§ **Extracted data**:

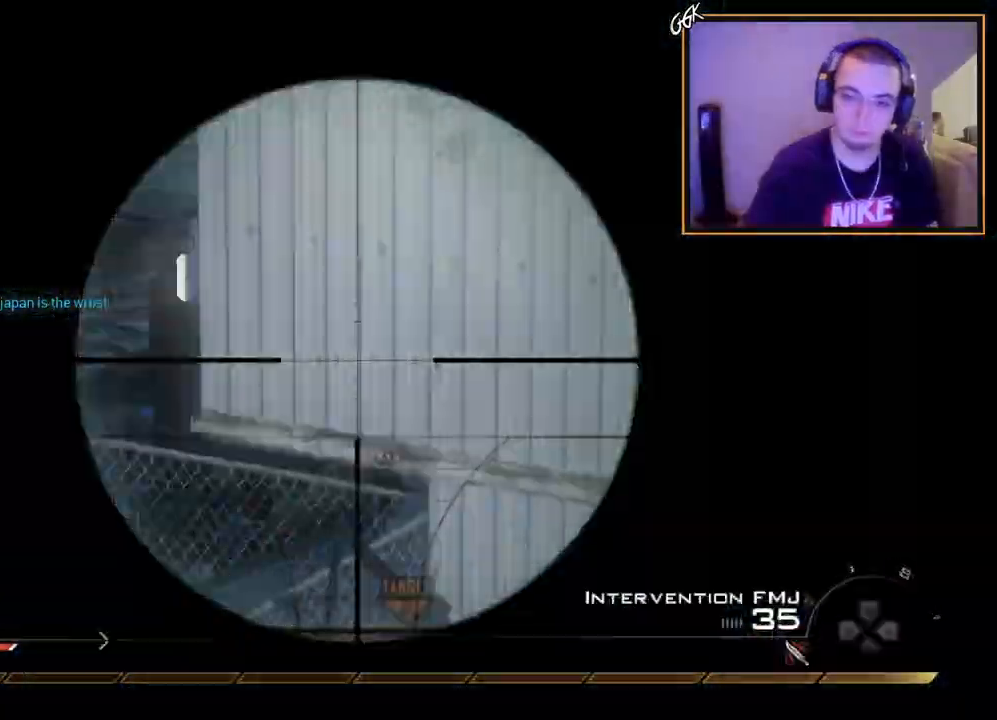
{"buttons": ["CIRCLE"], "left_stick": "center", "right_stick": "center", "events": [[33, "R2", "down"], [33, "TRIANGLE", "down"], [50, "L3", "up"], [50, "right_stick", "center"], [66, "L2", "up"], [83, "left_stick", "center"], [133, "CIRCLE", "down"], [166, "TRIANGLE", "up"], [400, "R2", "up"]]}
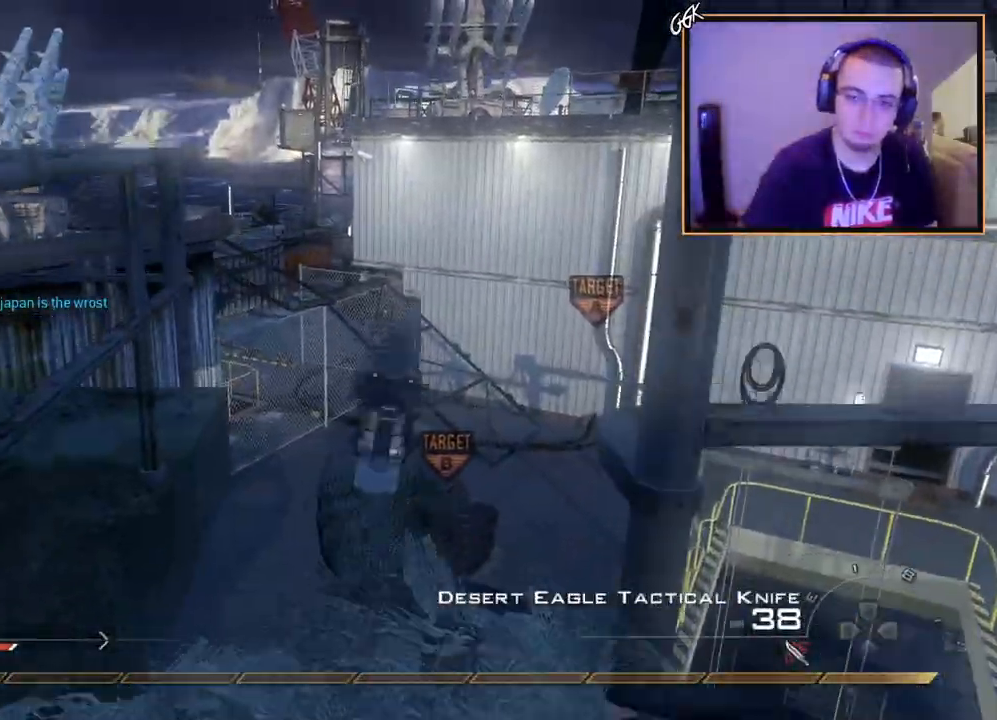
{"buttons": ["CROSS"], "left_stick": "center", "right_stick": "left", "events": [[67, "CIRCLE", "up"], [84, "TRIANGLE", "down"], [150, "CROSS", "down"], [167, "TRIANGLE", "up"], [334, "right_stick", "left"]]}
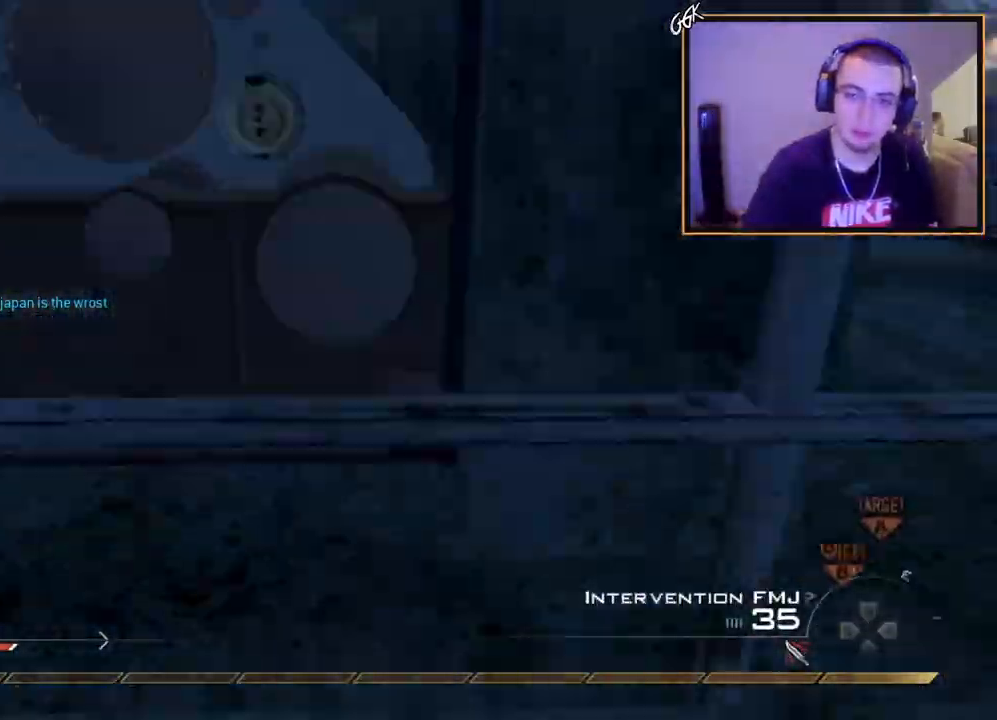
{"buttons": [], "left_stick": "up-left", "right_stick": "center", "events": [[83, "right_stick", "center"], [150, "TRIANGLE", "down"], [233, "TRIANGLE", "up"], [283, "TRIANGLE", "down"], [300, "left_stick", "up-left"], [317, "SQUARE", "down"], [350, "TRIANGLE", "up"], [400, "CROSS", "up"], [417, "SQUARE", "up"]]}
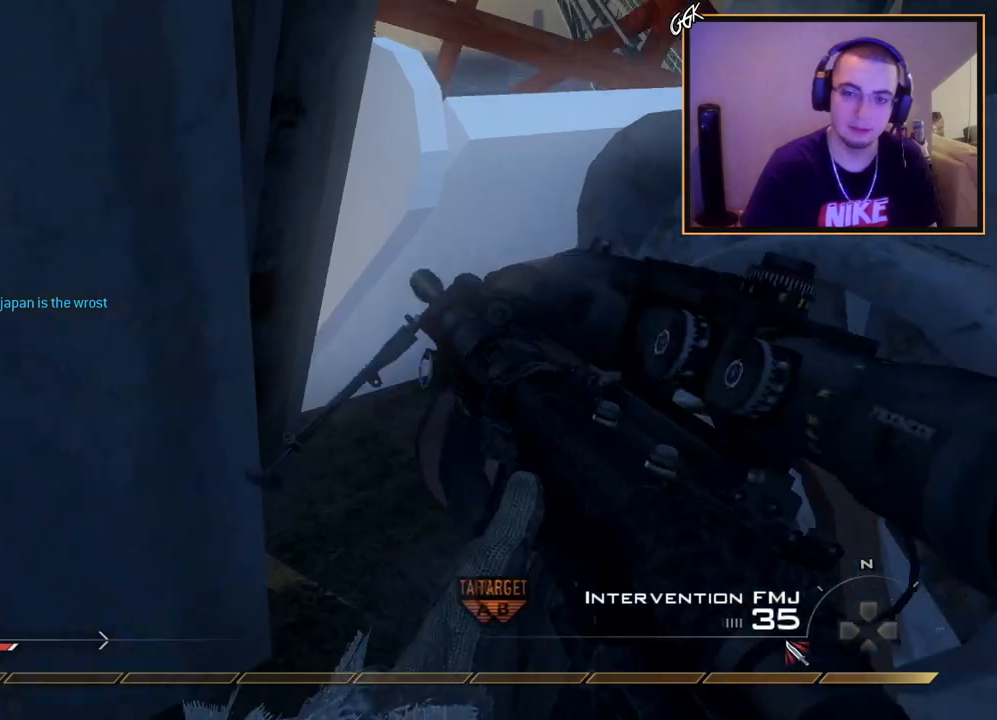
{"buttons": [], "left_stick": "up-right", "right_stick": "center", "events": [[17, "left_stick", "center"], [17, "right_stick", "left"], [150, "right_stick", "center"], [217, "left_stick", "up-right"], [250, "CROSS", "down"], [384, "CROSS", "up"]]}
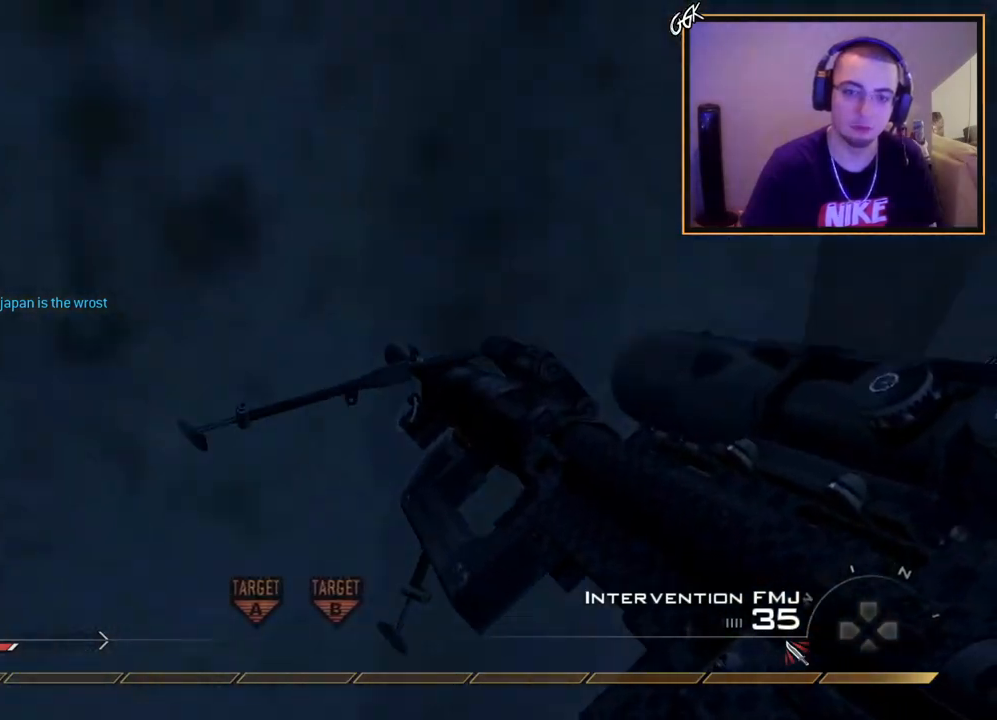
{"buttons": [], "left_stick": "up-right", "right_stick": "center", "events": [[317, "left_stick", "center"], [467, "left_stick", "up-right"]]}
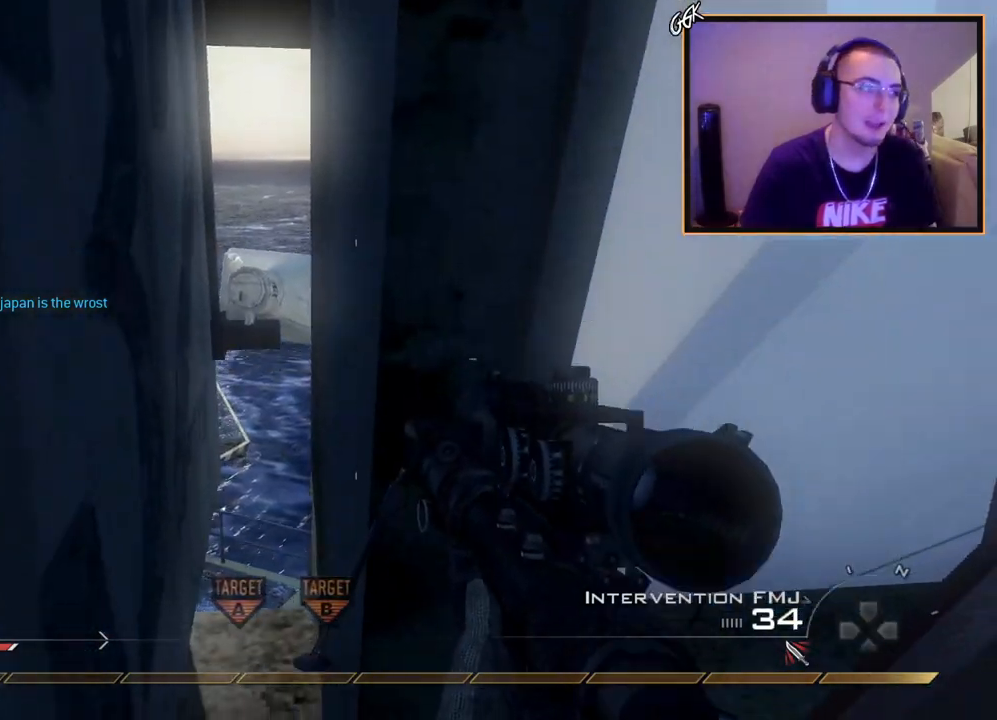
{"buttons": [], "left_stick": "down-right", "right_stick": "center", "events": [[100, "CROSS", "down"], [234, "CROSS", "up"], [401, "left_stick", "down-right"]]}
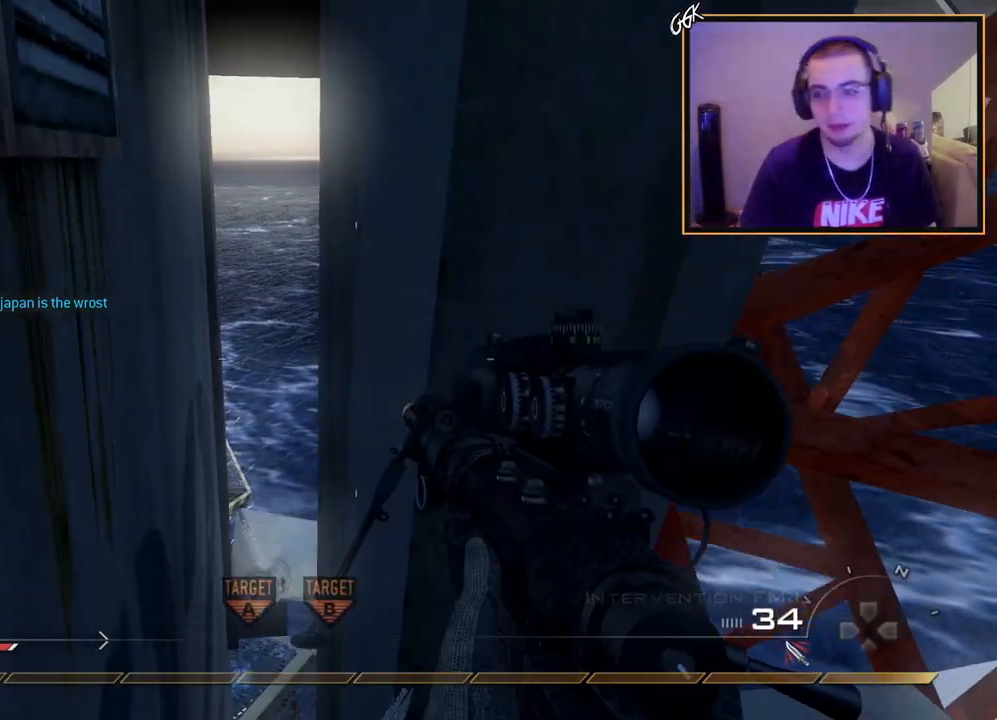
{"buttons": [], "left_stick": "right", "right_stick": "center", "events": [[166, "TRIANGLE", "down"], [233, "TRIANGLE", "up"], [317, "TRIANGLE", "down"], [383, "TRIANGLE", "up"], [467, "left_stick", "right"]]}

§ **Prompt**: Return every entry above exactly. Pictures stay out.

§ **Solution for this task**:
{"buttons": ["CIRCLE"], "left_stick": "center", "right_stick": "center", "events": [[33, "R2", "down"], [33, "TRIANGLE", "down"], [50, "L3", "up"], [50, "right_stick", "center"], [66, "L2", "up"], [83, "left_stick", "center"], [133, "CIRCLE", "down"], [166, "TRIANGLE", "up"], [400, "R2", "up"]]}
{"buttons": ["CROSS"], "left_stick": "center", "right_stick": "left", "events": [[67, "CIRCLE", "up"], [84, "TRIANGLE", "down"], [150, "CROSS", "down"], [167, "TRIANGLE", "up"], [334, "right_stick", "left"]]}
{"buttons": [], "left_stick": "up-left", "right_stick": "center", "events": [[83, "right_stick", "center"], [150, "TRIANGLE", "down"], [233, "TRIANGLE", "up"], [283, "TRIANGLE", "down"], [300, "left_stick", "up-left"], [317, "SQUARE", "down"], [350, "TRIANGLE", "up"], [400, "CROSS", "up"], [417, "SQUARE", "up"]]}
{"buttons": [], "left_stick": "up-right", "right_stick": "center", "events": [[17, "left_stick", "center"], [17, "right_stick", "left"], [150, "right_stick", "center"], [217, "left_stick", "up-right"], [250, "CROSS", "down"], [384, "CROSS", "up"]]}
{"buttons": [], "left_stick": "up-right", "right_stick": "center", "events": [[317, "left_stick", "center"], [467, "left_stick", "up-right"]]}
{"buttons": [], "left_stick": "down-right", "right_stick": "center", "events": [[100, "CROSS", "down"], [234, "CROSS", "up"], [401, "left_stick", "down-right"]]}
{"buttons": [], "left_stick": "right", "right_stick": "center", "events": [[166, "TRIANGLE", "down"], [233, "TRIANGLE", "up"], [317, "TRIANGLE", "down"], [383, "TRIANGLE", "up"], [467, "left_stick", "right"]]}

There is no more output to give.